ADNOCが、自国が設定してきた日量500万バレルという生産能力の上限を「要請があれば超える」と言い切った。これはちょっとした爆弾発言じゃないか。OPECプラスが協調減産の旗を掲げ続けている最中に、主要産油国の国営企業トップが増産余力を公言したのだから。
OPECプラスの「500万バレル」という数字が持つ重さ
UAEはここ数年、着実に生産能力を積み上げてきた。2027年までに日量500万バレルへの拡大を目標に掲げ、ADNOCはその達成に向けて設備投資を加速させていた経緯がある。
今回、同社の掘削部門CEOが語ったのはその先の話だ。
「ADNOCドリリングは、要請があればUAEの石油生産能力を日量500万バレルの目標を超えて拡大する準備ができている」(Reuters、2026年5月12日)
「要請があれば」という条件付きではある。ただ、この一言が市場に与えるメッセージは条件を軽く超えてくる。供給を絞る方向で動いてきたOPECプラスの枠組みの中で、UAEは独自の能力拡張路線を止めていないと世界に示したかたちになった。
UAE石油増産への意欲は以前から燻っていたが、今回ほど明確に「上限を超えられる」と言い切った発言は珍しい。OPECプラス内での足並みの乱れを示唆しているとみる向きは少なくないだろう。
供給過剰の恐怖とイラン情勢が同時に動いている
今の原油市場は奇妙な二重構造を抱えている。一方では、サウジアラビアを中心にOPECプラスが想定より速いペースで増産に踏み切ったことで、供給過剰への警戒が高まっている。原油価格はじわじわと下押しされてきた。
もう一方では、ホルムズ海峡を巡る地政学的な緊張が続いており、中東産原油の供給が突然途絶するリスクへのプレミアムが価格に乗っている。今のところ両者が相殺し合って、価格は不安定ながらも極端な動きを避けている状態だ。

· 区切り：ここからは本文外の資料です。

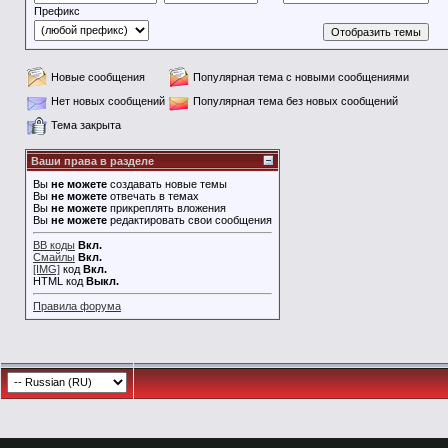
Префикс
Новые сообщения
Популярная тема с новыми сообщениями
Нет новых сообщений
Популярная тема без новых сообщений
Тема закрыта
Ваши права в разделе
Вы
не можете
создавать новые темы
Вы
не можете
отвечать в темах
Вы
не можете
прикреплять вложения
Вы
не можете
редактировать свои сообщения
BB коды
Вкл.
Смайлы
Вкл.
[IMG]
код
Вкл.
HTML код
Выкл.
Правила форума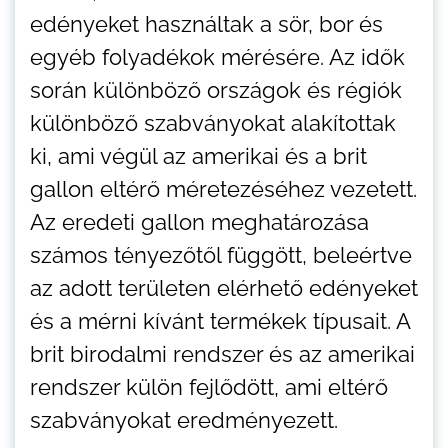
edényeket használtak a sör, bor és
egyéb folyadékok mérésére. Az idők
során különböző országok és régiók
különböző szabványokat alakítottak
ki, ami végül az amerikai és a brit
gallon eltérő méretezéséhez vezetett.
Az eredeti gallon meghatározása
számos tényezőtől függött, beleértve
az adott területen elérhető edényeket
és a mérni kívánt termékek típusait. A
brit birodalmi rendszer és az amerikai
rendszer külön fejlődött, ami eltérő
szabványokat eredményezett.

そこにADNOCの「500万バレル超も可能」発言が加わった。供給側の余力がこれほど明示されると、リスクプレミアムの綱引きで供給過剰懸念が優勢になるシナリオも十分ありえる。
この先どうなる
焦点は二つ。ひとつはOPECプラスの次回会合でUAEがどう立ち回るか。増産ペースを巡って加盟国間の駆け引きはすでに始まっており、UAEが「上限を超えられる」と公言した以上、交渉カードとして使ってくる可能性がある。
もうひとつはイラン情勢の行方だ。米・イラン協議が続く中、合意が成立してイラン産原油が市場に戻るシナリオと、交渉が決裂して地政学リスクが再燃するシナリオでは、ADNOCの増産余力が持つ意味がまるで変わってくる。UAEが本当に500万バレルの壁を破る日が来るとしたら、その引き金は案外、テヘランの動き次第かもしれない。